FAVN is an abstract work that evokes issues surrounding late-19th-century psychophysics as well as Debussy’s Prélude à l’après-midi d’un faune, which itself is a musical adaption of Stéphane Mallarmé’s L‘après-midi d‘un faune. Taking these coordinates as its starting point, Resynthese FAVN is the product of a minute, computer-controlled analysis that transforms and resynthesizes Hecker’s original work. Mallarmé’s poetry already traces the blurry boundaries between reality and imagination, sensory perception and hallucinated event, and so does Debussy’s composition. Resynthese FAVN propels these ambivalences, forcing listeners to explore their own perception of fluctuating acoustic realities through algorithm-driven processes of sound generation. During the exhibition, eight different versions of this piece can be heard in the course of a day – and with each version, the work becomes gradually more crystallized, acquiring a sharper and more defined outline with each iteration. What’s significant is the conceptual intensification of late 19th century trends as they are embodied in Debussy’s work: the quantification of the senses and an explicit exposition of timbre. Produced against the background of a stage stripped down to its essentials, these complex sounds are presented as something that cannot be traced back to any known source. Ultimately, our auditory perception decodes these sounds as sensory objects originating from different locations. Resynthese FAVN thereby also problematizes the notion of singular or self-contained perception.

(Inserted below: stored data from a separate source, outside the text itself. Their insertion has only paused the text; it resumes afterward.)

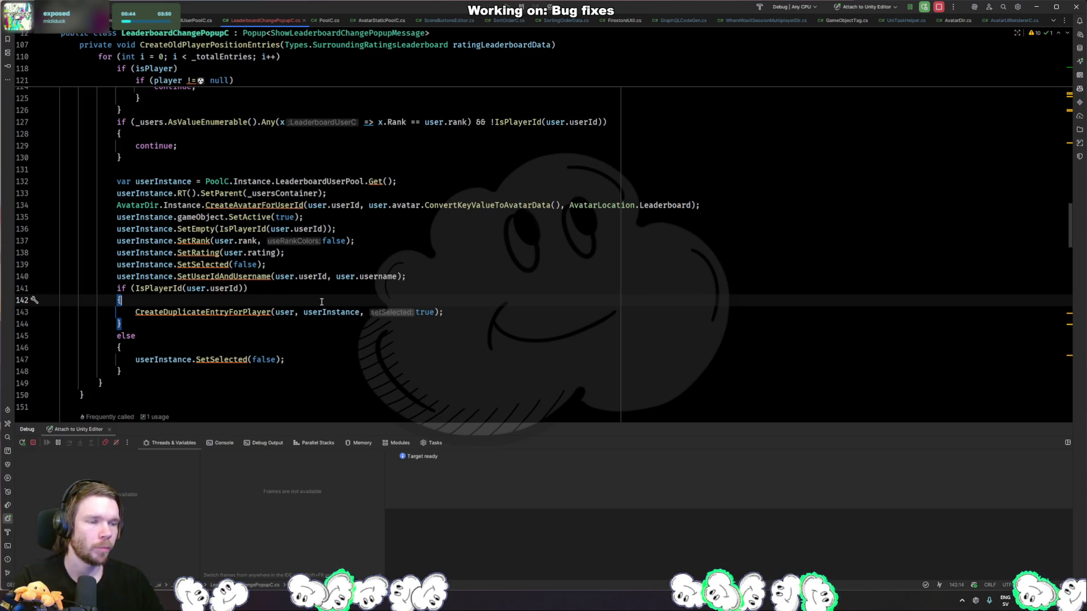
- Find the Instantiate call in the player duplicate branch and paste a parenting line below it
key(ctrl+f)
text(instan)
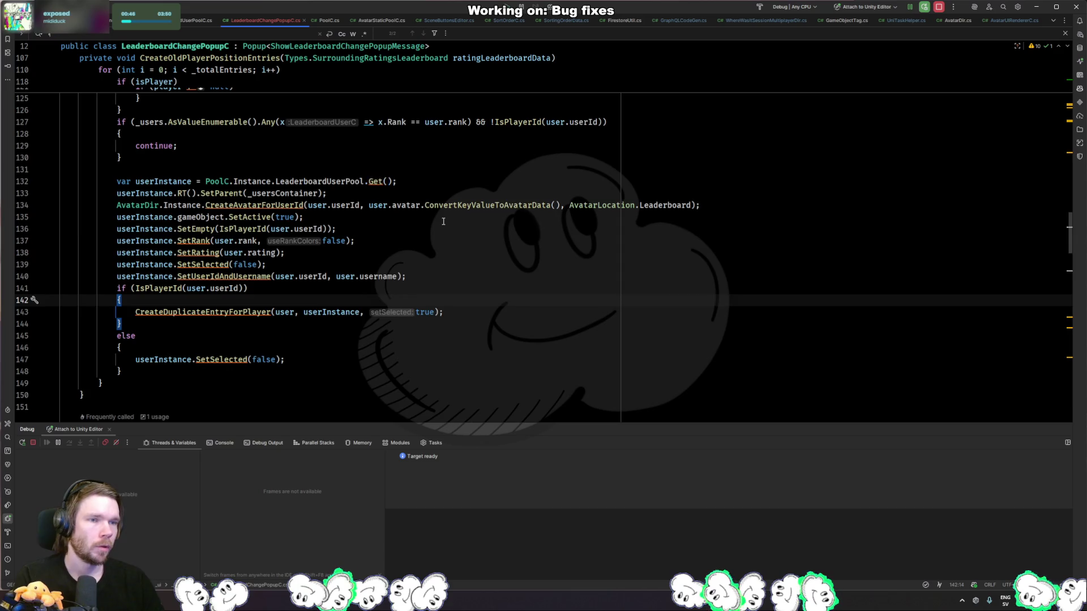
text(tiate()
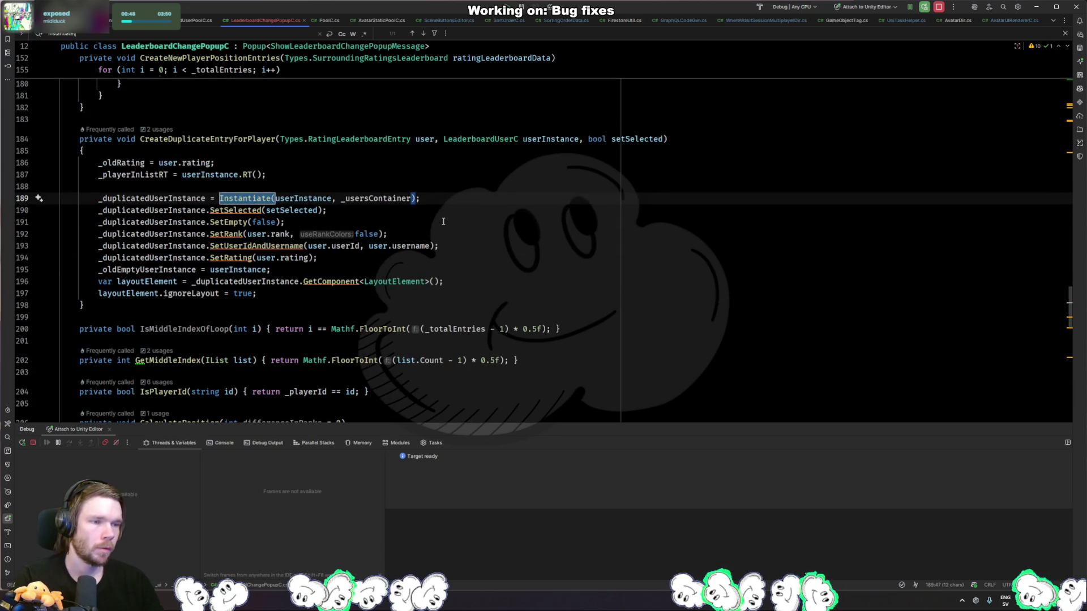
key(Escape)
key(End)
key(Return)
key(Return)
key(ctrl+v)
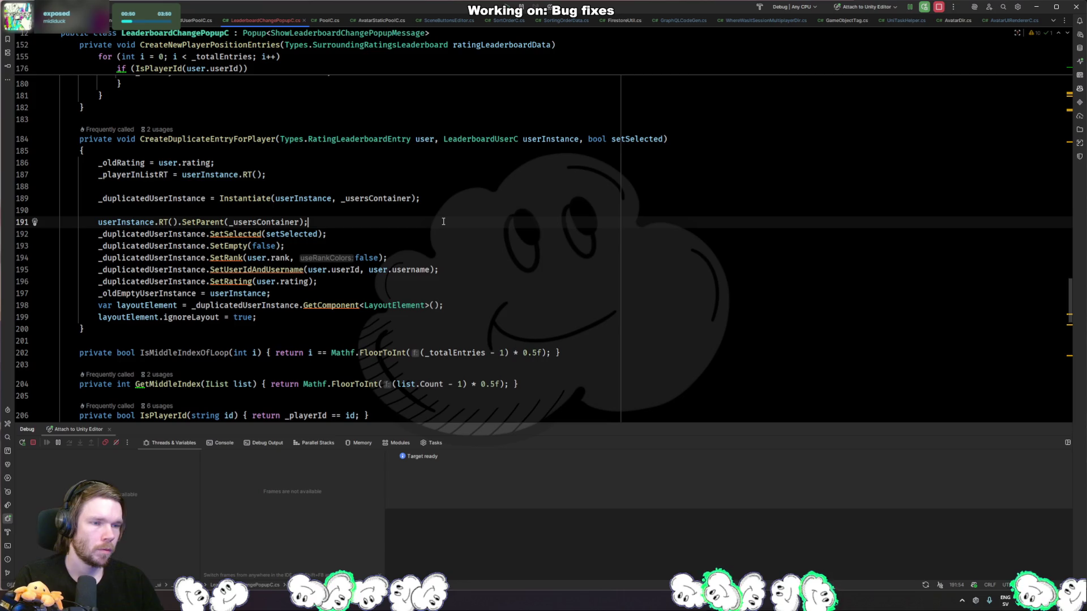
key(Tab)
- Replace the Instantiate call with PoolC.Instance.LeaderboardUserPool.Get()
key(Up)
key(Up)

The same is true in two other works presented in smaller rooms. With its rising arpeggios, distorted glissandos, entirely static tones, and eruptions of noise, Affordance (2013) defies any expectations that may have emerged from what was previously heard. Totally synthetic, the piece is literally based on sounds that are “unheard” of, thus creating a musical ontology that no listening process can fully fathom. Based on a highly formalized tuning system, the second work created for Hallucination, Perspective, Synthesis likewise focuses on the question of what sort of intensities are triggered in the recipient’s brain-ear by what type of auditory stimuli.

With their rigorously formal staging, Hecker’s works intensify a sensory space – one that disrupts the structural cohesion of experience and opens itself up to what Mallarmé called a “hallucinatory” experience of something that cannot be pinned down by way of a clear verbal description.

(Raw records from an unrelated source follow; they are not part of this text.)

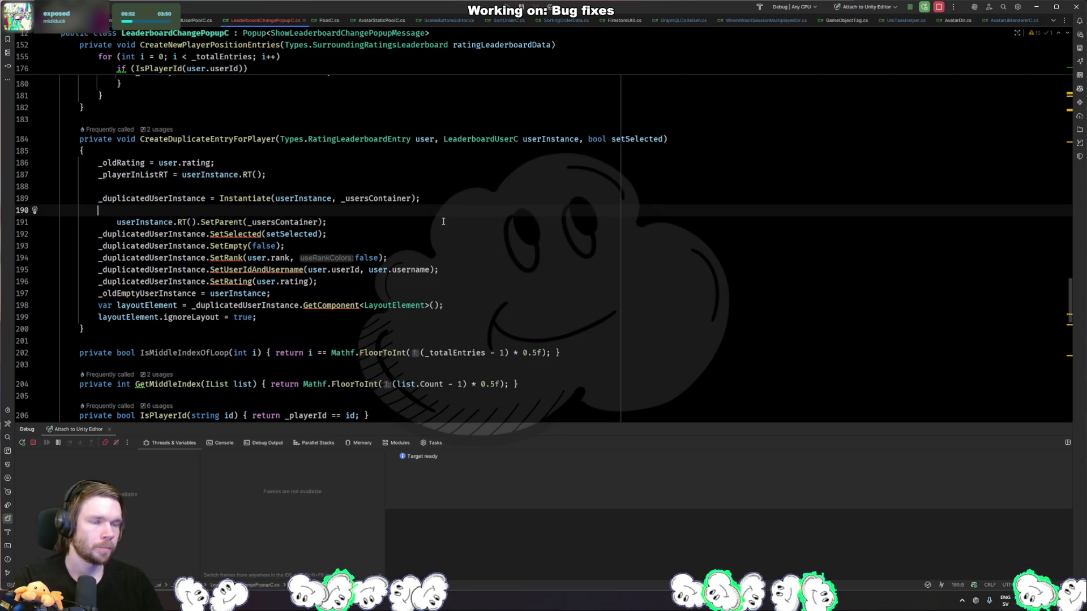
key(ctrl+Left)
key(ctrl+Left)
text(PoolC)
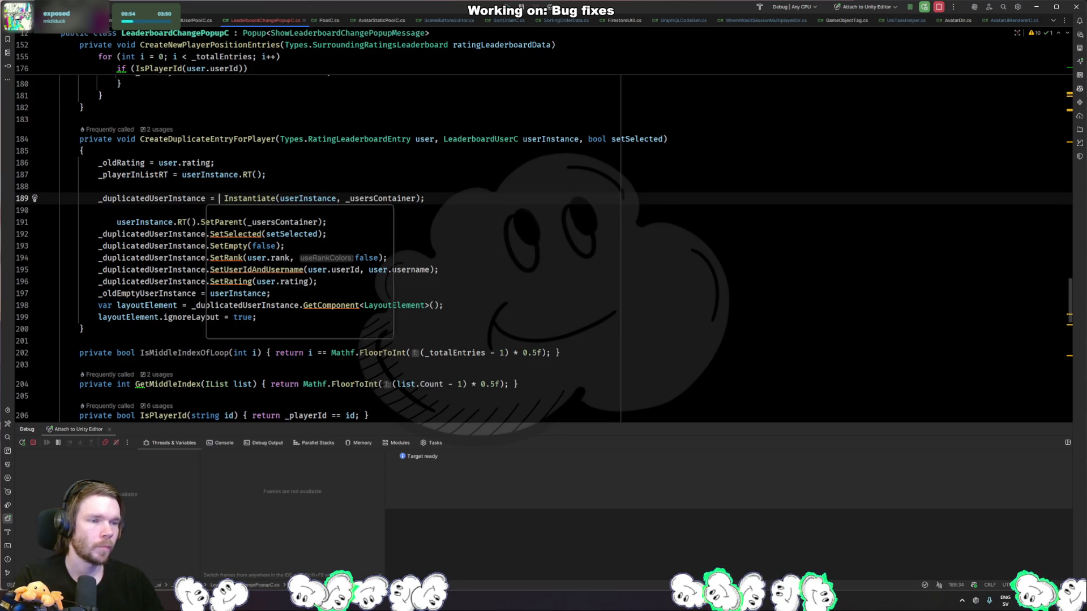
text(.)
key(Return)
text(.)
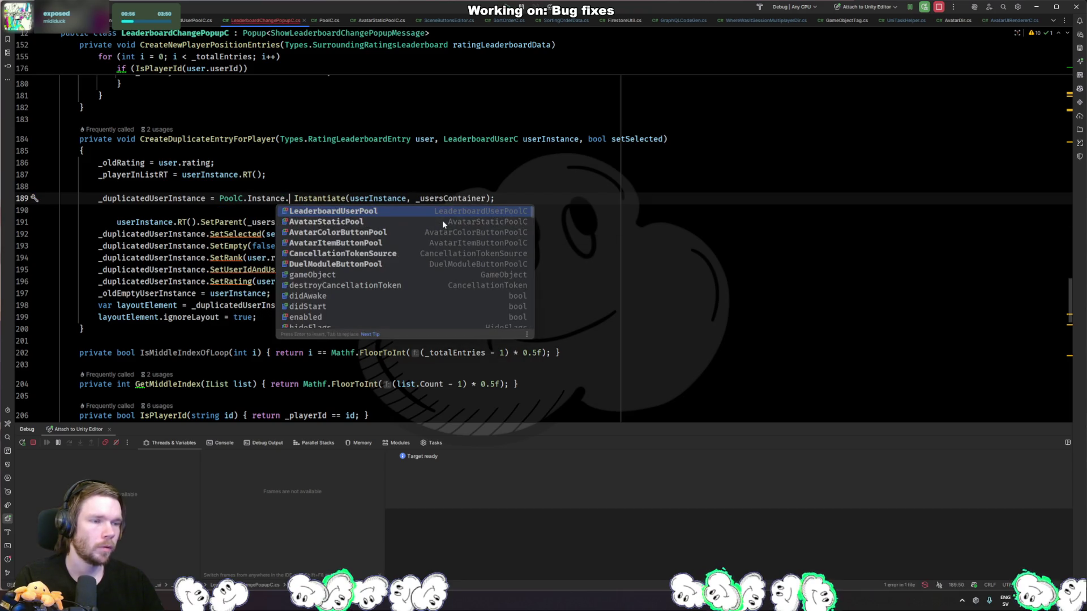
text(Lead)
key(Return)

Florian Hecker creates scenarios that require an audience whose reception alone will first cause them to impart their entire tonal and psychoacoustic spectrum. The works produce a form of an Immaterial that is perceived and materialized through the very subjective process of the encounter with the same. The examination of compositional post-war Modernity and audiology encounters considerations of Conceptual Art and Minimalism on viewer involvement and subjectivization of the objective given: on perspective and situation.

Florian Hecker (*1975 in Augsburg) lives and works in Funchal, Madeira and in Edinburgh, Scotland. He studied art at the Academy of Fine Arts, Vienna, as well as Computational Linguistics and Psycholinguistics at Munich University. Hecker is currently Chancellor’s Fellow at the University of Edinburgh.

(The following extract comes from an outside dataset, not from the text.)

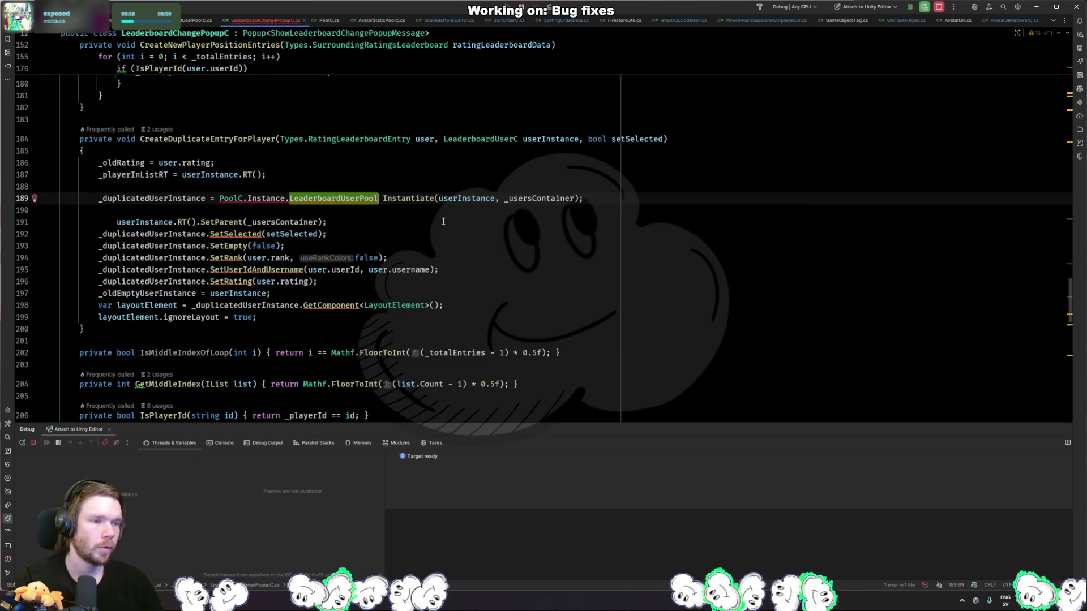
text(.Ge)
key(Return)
key(shift+End)
key(Delete)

Selected exhibitions and performances: Florian Hecker – Synopsis, Tramway, Glasgow (2017); Florian Hecker – Formulations, MMK Museum für Moderne Kunst, Frankfurt am Main (2016); Florian Hecker – Formulations, Culturgest, Porto; Künstlerhaus Graz; Midway Contemporary Art, Minneapolis (2015); Sadie Coles HQ, London; Galerie Neu, Berlin; Articulação, Lumiar Cité, Lisbon; documenta 13, Kassel; Nouveau Festival, Centre Georges Pompidou, Paris (2012).